--- Source text Enclosed Below ---
Is the fast-food-like Cloud experience too good to be true?
David Hansson wrote an interesting blog post about why 37Signals left the cloud. Efim Mirochnik also wrote an intriguing article explaining how Ahrefs saved $400 million by avoiding the cloud in the first place.
There are many good reasons why to run workloads in the Public Cloud of the Big 3 vendors. There are equally many good reasons why not to.
But perhaps it is not a binary, but rather an informed “if-then” decision. The Practical Analysis Guide in my blog post, helps you decide where to go with your workloads.
But what are the benefits of running my workloads on GCP, AWS, Azure or OpenStack? Is GCP itself running on OpenStack? What is OpenStack?
Let’s begin with the fundamentals.
“OpenStack is a cloud operating system that controls large pools of compute, storage, and networking resources throughout a datacenter, all managed and provisioned through APIs with common authentication mechanisms.”
Publicly GCP, AWS, and Azure are independent cloud computing platforms like OpenStack, freely available to everyone.
The OpenInfra Foundation is the organization behind OpenStack providing a neutral, open environment to build open-source infrastructure software together. E. g. Meta, Microsoft, RedHat, Ant Group, Ericsson, Huawei, AMD, Intel, ARM, Samsung, and DELL are supporting Members.
OpenStack is the hidden force behind hundreds of Public Clouds providing a staggering number of CPUs worldwide. The OpenInfra Foundation contributors are developing the cloud computing platform.
--- End of Enclosed Source text ---
--- Exercise data Enclosed Below ---
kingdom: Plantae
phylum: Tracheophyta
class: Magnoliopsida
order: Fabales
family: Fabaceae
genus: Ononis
--- End of Enclosed Exercise data ---
Task requirements →
1. In the cloud article, why does the author offer the Practical Analysis Guide for choosing where to run workloads?
2. List every cloud computing platform named in the cloud article.

Results →
1. The author suggests that the choice is not a binary one but rather an informed "if-then" decision. There are as many good reasons not to run workloads in the Big 3 vendors' Public Cloud as there are to run them there. The guide is meant to help readers decide where to go with their workloads.

2.
GCP
AWS
Azure
OpenStack